WHAT IS EXPECTED
Copy the data below, substituting "group" for every "team" and keeping everything else the same. Leave the pictures out of your answer.

RECORDS FOR THIS EXERCISE
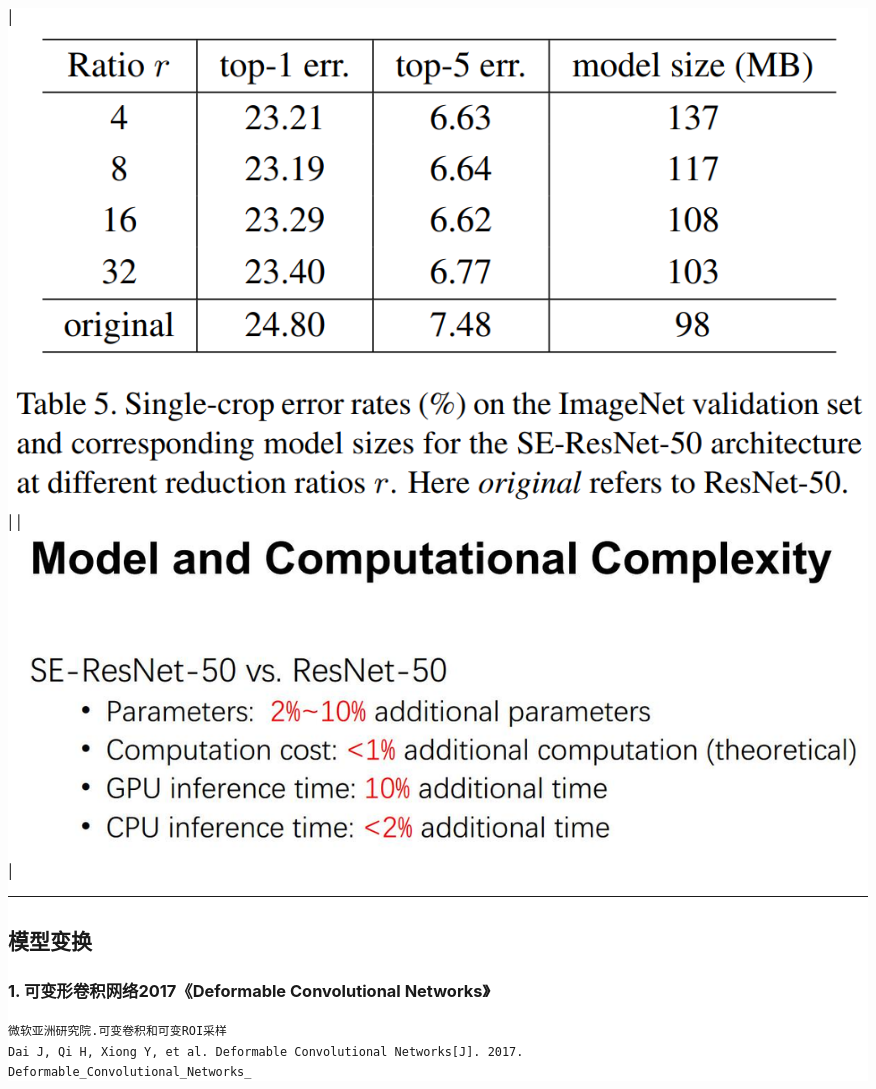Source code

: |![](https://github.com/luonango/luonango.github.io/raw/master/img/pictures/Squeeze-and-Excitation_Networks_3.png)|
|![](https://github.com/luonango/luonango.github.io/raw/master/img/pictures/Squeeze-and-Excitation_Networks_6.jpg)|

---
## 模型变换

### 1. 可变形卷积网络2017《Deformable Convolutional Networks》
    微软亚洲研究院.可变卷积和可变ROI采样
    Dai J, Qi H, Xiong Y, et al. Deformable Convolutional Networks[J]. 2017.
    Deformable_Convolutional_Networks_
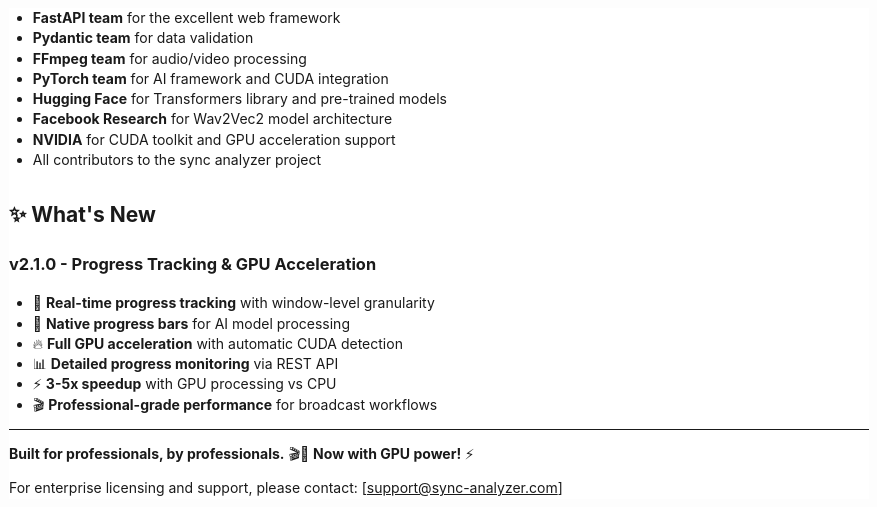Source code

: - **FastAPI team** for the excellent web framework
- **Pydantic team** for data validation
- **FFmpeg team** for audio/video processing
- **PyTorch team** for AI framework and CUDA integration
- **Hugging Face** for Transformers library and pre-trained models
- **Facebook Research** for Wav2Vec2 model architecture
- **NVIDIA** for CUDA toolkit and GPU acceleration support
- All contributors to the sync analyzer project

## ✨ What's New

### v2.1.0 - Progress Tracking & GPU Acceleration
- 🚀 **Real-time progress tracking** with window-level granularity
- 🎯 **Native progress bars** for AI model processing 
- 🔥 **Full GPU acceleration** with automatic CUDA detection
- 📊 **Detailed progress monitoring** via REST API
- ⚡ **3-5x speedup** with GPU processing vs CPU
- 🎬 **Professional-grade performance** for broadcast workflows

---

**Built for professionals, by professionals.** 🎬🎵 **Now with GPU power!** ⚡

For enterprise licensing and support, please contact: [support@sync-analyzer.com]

WORKED SOLUTION
Source code

: |![](https://github.com/luonango/luonango.github.io/raw/master/img/pictures/Squeeze-and-Excitation_Networks_3.png)|
|![](https://github.com/luonango/luonango.github.io/raw/master/img/pictures/Squeeze-and-Excitation_Networks_6.jpg)|

---
## 模型变换

### 1. 可变形卷积网络2017《Deformable Convolutional Networks》
    微软亚洲研究院.可变卷积和可变ROI采样
    Dai J, Qi H, Xiong Y, et al. Deformable Convolutional Networks[J]. 2017.
    Deformable_Convolutional_Networks_
Source code

: - **FastAPI group** for the excellent web framework
- **Pydantic group** for data validation
- **FFmpeg group** for audio/video processing
- **PyTorch group** for AI framework and CUDA integration
- **Hugging Face** for Transformers library and pre-trained models
- **Facebook Research** for Wav2Vec2 model architecture
- **NVIDIA** for CUDA toolkit and GPU acceleration support
- All contributors to the sync analyzer project

## ✨ What's New

### v2.1.0 - Progress Tracking & GPU Acceleration
- 🚀 **Real-time progress tracking** with window-level granularity
- 🎯 **Native progress bars** for AI model processing 
- 🔥 **Full GPU acceleration** with automatic CUDA detection
- 📊 **Detailed progress monitoring** via REST API
- ⚡ **3-5x speedup** with GPU processing vs CPU
- 🎬 **Professional-grade performance** for broadcast workflows

---

**Built for professionals, by professionals.** 🎬🎵 **Now with GPU power!** ⚡

For enterprise licensing and support, please contact: [support@sync-analyzer.com]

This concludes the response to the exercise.